Зеленая женщина (Маслюков) - страница 71

Потом ринулся вниз по лестнице.

Со стороны сцены доносились глухие вопли: «Поздно! Поздно! Поздно!»

Утренняя репетиция разладилась. В балете, как во всяком большом коллективе, люди ограниченных интересов, не самостоятельные и равнодушные, преобладали над людьми творческими — мало кто был способен без внешнего побуждения следовать за взвинченным темпом балетмейстера.

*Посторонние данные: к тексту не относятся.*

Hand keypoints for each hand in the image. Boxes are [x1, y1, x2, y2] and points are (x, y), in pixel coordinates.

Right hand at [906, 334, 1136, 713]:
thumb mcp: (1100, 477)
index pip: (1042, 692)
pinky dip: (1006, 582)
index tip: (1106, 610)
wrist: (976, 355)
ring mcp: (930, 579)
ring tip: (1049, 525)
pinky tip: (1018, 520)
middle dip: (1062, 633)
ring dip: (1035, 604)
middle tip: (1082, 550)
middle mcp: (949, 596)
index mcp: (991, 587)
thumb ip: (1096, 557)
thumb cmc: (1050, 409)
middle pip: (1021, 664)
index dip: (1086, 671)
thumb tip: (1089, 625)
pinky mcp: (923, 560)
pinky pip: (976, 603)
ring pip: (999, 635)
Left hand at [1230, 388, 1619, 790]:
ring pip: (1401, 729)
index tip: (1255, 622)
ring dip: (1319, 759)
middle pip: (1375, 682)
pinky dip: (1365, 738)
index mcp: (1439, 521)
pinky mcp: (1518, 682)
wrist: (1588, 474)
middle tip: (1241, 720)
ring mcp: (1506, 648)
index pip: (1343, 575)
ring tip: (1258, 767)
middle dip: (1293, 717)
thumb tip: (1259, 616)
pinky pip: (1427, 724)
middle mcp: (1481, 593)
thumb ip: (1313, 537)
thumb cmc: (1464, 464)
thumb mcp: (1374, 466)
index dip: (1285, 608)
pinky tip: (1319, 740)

Колмогоров заводил и себя, и артистов; доведенный до напряжения сил, из которого только и способно родиться искусство, коллектив, однако, самопроизвольно стремился к изначальному аморфному состоянию. Едва начинало что-то получаться, вчера что-то сложилось — и уже разброд. На следующий день уже кордебалет путался в освоенном как будто тексте, танцоры не слушали музыку, а смотрели на товарищей в переднем ряду. Люди не надеялись на себя, оглядывались на рядом стоящих и оттого, конечно же, не попадали в такт, опаздывали, все рассыпалось прахом. Зараженные тем же разладом, путались и солисты.

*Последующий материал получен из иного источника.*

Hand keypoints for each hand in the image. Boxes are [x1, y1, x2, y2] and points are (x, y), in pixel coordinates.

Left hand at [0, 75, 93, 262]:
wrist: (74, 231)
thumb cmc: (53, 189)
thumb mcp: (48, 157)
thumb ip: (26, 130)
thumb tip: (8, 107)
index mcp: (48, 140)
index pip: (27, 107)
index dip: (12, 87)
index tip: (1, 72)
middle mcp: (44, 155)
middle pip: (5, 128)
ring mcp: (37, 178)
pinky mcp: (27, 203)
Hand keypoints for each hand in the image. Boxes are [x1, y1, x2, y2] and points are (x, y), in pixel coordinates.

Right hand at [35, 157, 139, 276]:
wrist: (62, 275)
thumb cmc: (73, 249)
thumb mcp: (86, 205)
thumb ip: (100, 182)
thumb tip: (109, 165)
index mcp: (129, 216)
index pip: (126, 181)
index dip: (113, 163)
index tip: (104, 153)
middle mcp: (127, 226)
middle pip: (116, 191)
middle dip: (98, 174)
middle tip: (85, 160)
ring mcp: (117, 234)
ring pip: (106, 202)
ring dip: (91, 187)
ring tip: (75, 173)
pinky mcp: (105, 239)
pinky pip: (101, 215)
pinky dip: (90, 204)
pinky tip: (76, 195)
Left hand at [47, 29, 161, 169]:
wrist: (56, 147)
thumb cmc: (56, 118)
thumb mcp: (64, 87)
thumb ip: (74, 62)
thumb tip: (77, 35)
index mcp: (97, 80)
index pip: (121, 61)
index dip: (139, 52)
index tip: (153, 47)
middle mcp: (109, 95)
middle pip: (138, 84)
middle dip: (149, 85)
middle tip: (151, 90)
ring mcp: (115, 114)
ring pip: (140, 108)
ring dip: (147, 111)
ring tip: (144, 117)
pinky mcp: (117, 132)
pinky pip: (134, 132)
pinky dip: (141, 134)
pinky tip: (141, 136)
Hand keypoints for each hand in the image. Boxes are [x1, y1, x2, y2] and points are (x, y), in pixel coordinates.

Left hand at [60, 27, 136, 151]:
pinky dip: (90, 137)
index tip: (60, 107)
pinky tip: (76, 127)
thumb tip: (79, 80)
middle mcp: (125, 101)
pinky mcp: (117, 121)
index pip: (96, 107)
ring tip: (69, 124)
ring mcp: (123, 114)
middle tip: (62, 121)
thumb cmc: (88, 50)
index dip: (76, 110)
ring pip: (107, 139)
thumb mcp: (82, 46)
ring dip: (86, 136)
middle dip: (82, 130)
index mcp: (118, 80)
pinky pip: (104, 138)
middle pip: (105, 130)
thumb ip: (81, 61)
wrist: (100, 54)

Чалый отпускал едкие замечания, но терпения не терял и не повышал голоса, как бы он ни спешил подняться на сцену, чтобы восстановить порядок. Он и шутил так, что, несмотря на резкий порой тон, перемигивался как будто с людьми. Немногословные реплики его подразумевали спокойную уверенность, что рано или поздно — а точнее, в срок, впритирку к премьере, на генеральном прогоне — все устроится самым пристойным образом. «Попытка имени Маши Зелениной», — хладнокровно объявлял он после того, как Маша ломала ряд и все приходилось начинать сызнова. Рассчитавшись с ленивыми, неудачливыми и невнимательными, Чалый уходил со сцены, отрешенно свесив крупную, львиную голову с зачесанными назад седеющими волосами, — задумчиво глядел себе под ноги.

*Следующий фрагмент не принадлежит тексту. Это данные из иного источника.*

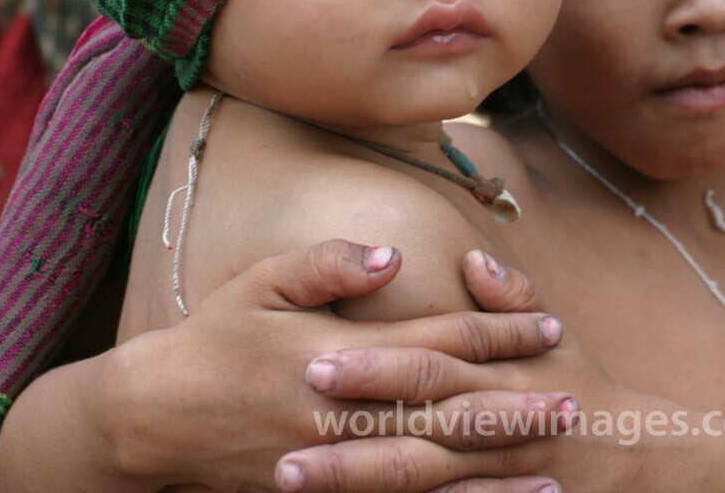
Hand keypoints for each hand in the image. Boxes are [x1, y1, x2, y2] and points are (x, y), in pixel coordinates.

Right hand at [100, 241, 572, 491]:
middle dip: (511, 408)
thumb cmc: (211, 339)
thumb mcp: (263, 283)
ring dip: (490, 470)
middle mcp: (344, 413)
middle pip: (444, 411)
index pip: (436, 342)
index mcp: (338, 353)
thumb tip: (395, 255)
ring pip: (427, 470)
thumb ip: (330, 265)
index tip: (547, 325)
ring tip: (550, 469)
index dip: (495, 334)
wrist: (152, 418)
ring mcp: (334, 464)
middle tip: (572, 404)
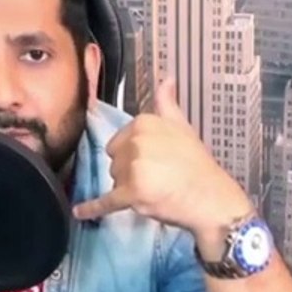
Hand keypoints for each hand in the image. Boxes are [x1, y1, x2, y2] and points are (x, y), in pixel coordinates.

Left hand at [72, 78, 253, 247]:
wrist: (212, 198)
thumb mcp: (183, 127)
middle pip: (114, 161)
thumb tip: (166, 78)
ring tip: (155, 191)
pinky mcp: (131, 193)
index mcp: (144, 122)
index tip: (155, 162)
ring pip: (114, 180)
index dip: (135, 154)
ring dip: (128, 189)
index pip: (120, 141)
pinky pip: (105, 201)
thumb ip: (167, 103)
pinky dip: (92, 208)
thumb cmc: (198, 165)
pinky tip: (79, 212)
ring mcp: (132, 167)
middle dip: (130, 171)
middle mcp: (135, 140)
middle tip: (157, 178)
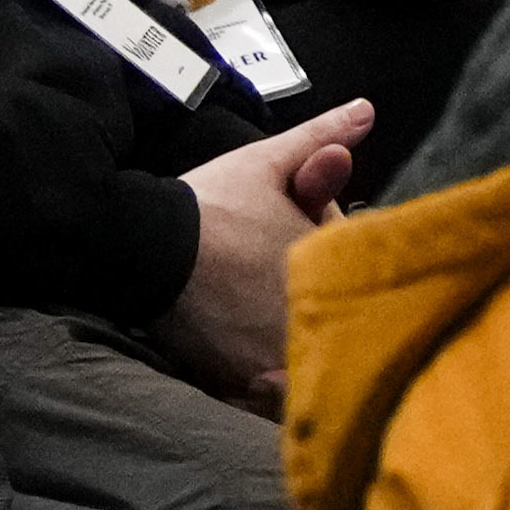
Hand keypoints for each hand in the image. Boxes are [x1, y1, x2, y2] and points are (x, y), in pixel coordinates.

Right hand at [163, 99, 373, 396]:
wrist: (142, 247)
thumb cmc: (208, 204)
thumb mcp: (266, 162)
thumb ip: (320, 137)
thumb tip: (367, 111)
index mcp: (327, 259)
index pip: (359, 266)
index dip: (343, 258)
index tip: (319, 250)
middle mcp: (309, 308)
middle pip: (341, 316)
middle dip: (333, 308)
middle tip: (302, 299)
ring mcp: (279, 347)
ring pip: (315, 360)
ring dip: (315, 354)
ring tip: (294, 341)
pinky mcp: (244, 378)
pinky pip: (277, 399)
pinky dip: (280, 394)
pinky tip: (278, 384)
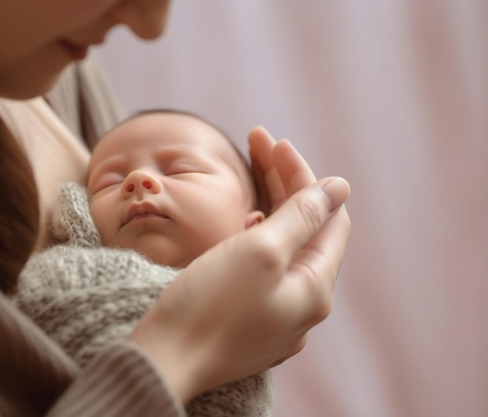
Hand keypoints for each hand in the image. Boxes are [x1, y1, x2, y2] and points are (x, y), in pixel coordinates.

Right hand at [129, 127, 350, 402]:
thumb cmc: (210, 305)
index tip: (273, 143)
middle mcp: (301, 304)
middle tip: (255, 141)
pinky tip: (243, 224)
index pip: (326, 218)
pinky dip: (256, 238)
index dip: (303, 176)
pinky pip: (263, 269)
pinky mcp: (248, 319)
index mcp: (313, 287)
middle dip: (283, 182)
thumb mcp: (261, 251)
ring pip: (282, 247)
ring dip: (270, 206)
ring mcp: (275, 314)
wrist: (164, 361)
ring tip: (250, 173)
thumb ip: (303, 216)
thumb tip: (339, 187)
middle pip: (303, 230)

А Колмогоров испытывал неисполнимую потребность охватить собой все сразу, выступить во всех ролях на сцене и за кулисами. Он щупал материю, показывал рабочим, как закладывать обивку декораций, как прибивать, он заставлял переделывать, он пробовал тяжестью тела натяжение канатов, придирчиво изучал колготки и лифчики артисток, поправлял им шапочки, как записная кокетка перед зеркалом, выискивая совершенство. Он стоял за спиной дирижера и выкидывал пальцы, отсчитывая для непонятливых такты, он срывался бегом на сцену, чтобы извиваться в чувственном движении, не зная, какими еще словами описать его для артиста, и все равно потом, едва вернувшись к пульту посреди зала, начинал кричать, не в силах сдержать злости: «радостно, с увлечением!» Ему всего не хватало: там где артист тянулся рукой к ускользающей мечте, он кричал, выходя из себя: «Тянись! Тянись! Две руки! Три руки! Четыре руки!» Или: «Длинная рука! В два раза длиннее, чем она есть!» Он кричал повелительным, нетерпимым приказом: «Обопрись на воздух!»